PostNapisane: 31 lip 2008, 08:37
przez tarkan
Myjk napisał(a):Jeśli zjeżdżam z niskiego krawężnika (max 10-12 cm), to słyszę całkiem potężne walnięcie.

Jak się jeździ po krawężnikach to taki efekt... :P

PostNapisane: 31 lip 2008, 08:44
przez Myjk
tarkan napisał(a):Jak się jeździ po krawężnikach to taki efekt...

Biorę pod uwagę ten fakt. Ale nie po 10kkm od nowości, bez przesady.

PostNapisane: 31 lip 2008, 10:49
przez jack7
Biorę pod uwagę ten fakt. Ale nie po 10kkm od nowości, bez przesady.


Są auta, które tak mają od nowości.

PostNapisane: 31 lip 2008, 10:51
przez Myjk
Moje ma odkąd stuknęło 9680 km :P

PostNapisane: 31 lip 2008, 11:12
przez mr_t
Myjk a może faktycznie Ci coś przy akcji IC zrąbali i to co słyszysz nie jest wprost od zawieszenia, ale od innego luźnego elementu pod maską. Tyle co u mojej mamy coś bardzo głośno stukało przy przejeżdżaniu przez progi, gwałtownym hamowaniu, ruszaniu. Okazało się że obudowa filtra powietrza wyskoczyła z zaczepów i to ona powodowała takie stuki. W kabinie było to słychać jakby coś nie tak było z lewym wahaczem.

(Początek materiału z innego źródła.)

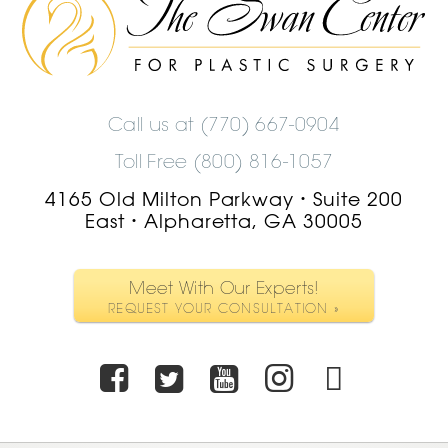
Swan
Center
Logo
Call us at
(770) 667-0904
Toll Free (800) 816-1057
4165 Old Milton Parkway
Suite 200
•
East
Alpharetta, GA 30005
•
Meet With Our Experts!
REQUEST YOUR CONSULTATION »
Facebook
Twitter
Youtube
Instagra
TikTo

U mnie po niecałych 22 tys. (M3) zawieszenie głośniej się stuka niż jak samochód był nowy, chociaż nigdzie żadnych luzów nie ma. Do tego opony, szczególnie przednie zaczęły wyć. Akustyka jak w traktorze.

PostNapisane: 31 lip 2008, 13:45
przez Jaksa
Myjk napisał(a):Zaczęliśmy główkować i koleś w końcu
stwierdził, że może koło było źle dokręcone (lub odkręciło się).

hahaha fajnie....

PostNapisane: 31 lip 2008, 13:48
przez Myjk
Jaksa napisał(a):fajnie....

Co, niemożliwe to? Co w takim razie sugerujesz sprawdzić?